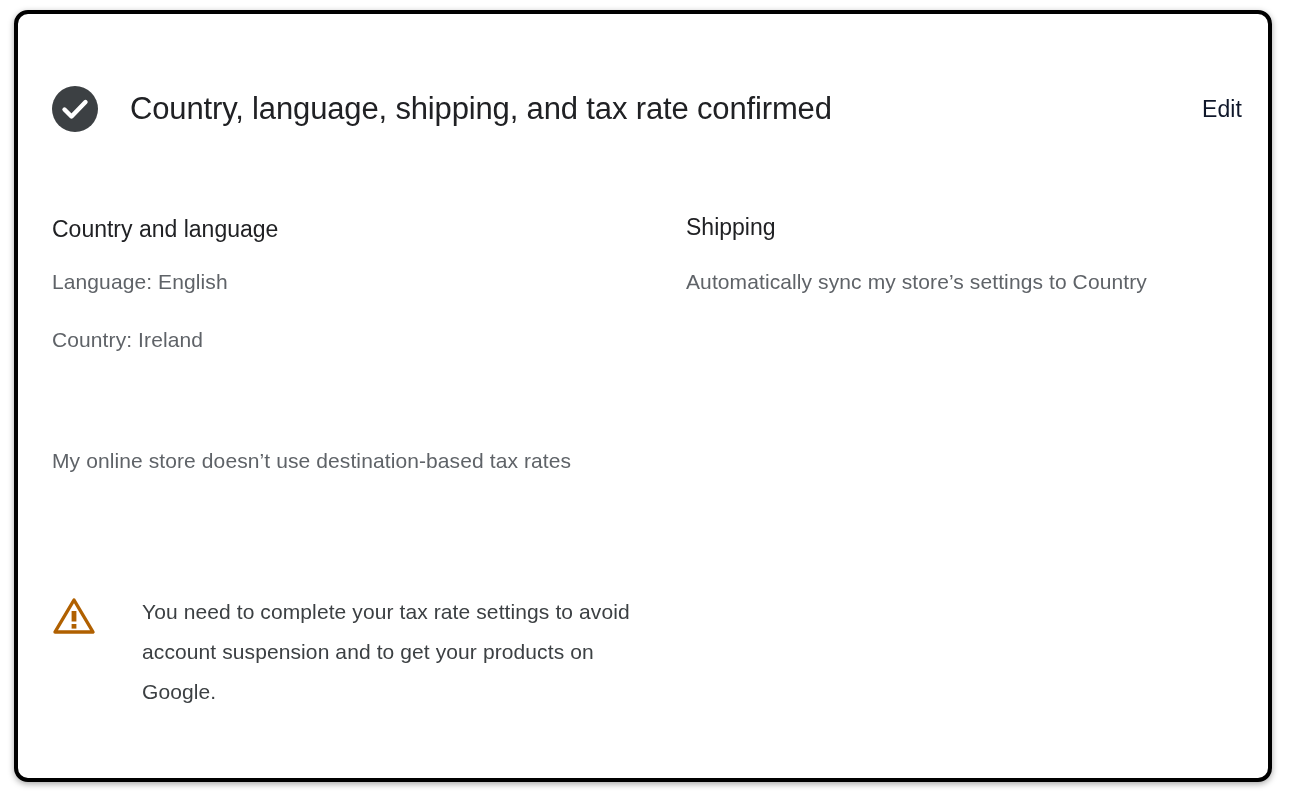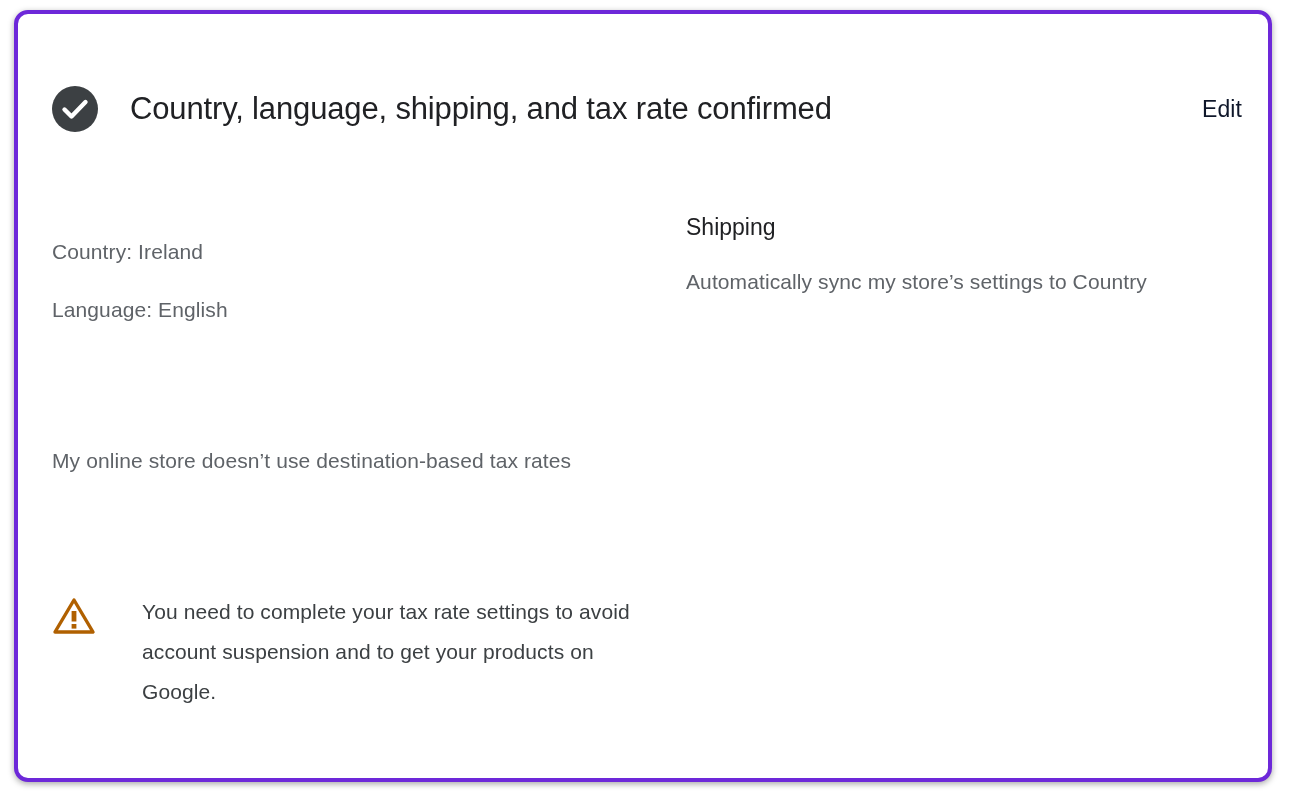--- a/index.html
+++ b/index.html
@@ -24,21 +24,21 @@
 
   
   .card {
     position: absolute;
     left: 14px;
     top: 10px;
     width: 1258px;
     height: 772px;
     box-sizing: border-box;
     background: #ffffff;
-    border: 4px solid #6d28d9;
+    border: 4px solid #000000;
     border-radius: 14px;
     box-shadow: 0 2px 6px rgba(0,0,0,0.35);
     overflow: hidden;
   }
 
   
   .card-header {
     position: absolute;
     left: 0;
     top: 0;
@@ -176,22 +176,23 @@
 
       <a class="edit-link" href="#">Edit</a>
 
     </div>
 
     <div class="card-body">
 
       <div class="col-left">
 
         <div class="block-country">
+          <h2 class="section-heading">Country and language</h2>
+          <p class="section-text">Language: English</p>
           <p class="section-text">Country: Ireland</p>
-          <p class="section-text">Language: English</p>
         </div>
 
         <div class="block-tax">
           <p class="section-text">My online store doesn’t use destination-based tax rates</p>
         </div>
 
         <div class="warning-row">
           <span class="warning-icon">
             <svg width="44" height="44" viewBox="0 0 44 44" xmlns="http://www.w3.org/2000/svg">
               <path d="M22 6 L41 38 L3 38 Z" fill="none" stroke="#b06000" stroke-width="3.4" stroke-linejoin="round"></path>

WORK TO COMPLETE: Which of the lines in the material above contain "card"? Copy each one out.

EXERCISE OUTPUT:
   .card {
   .card-header {
     <div class="card-body">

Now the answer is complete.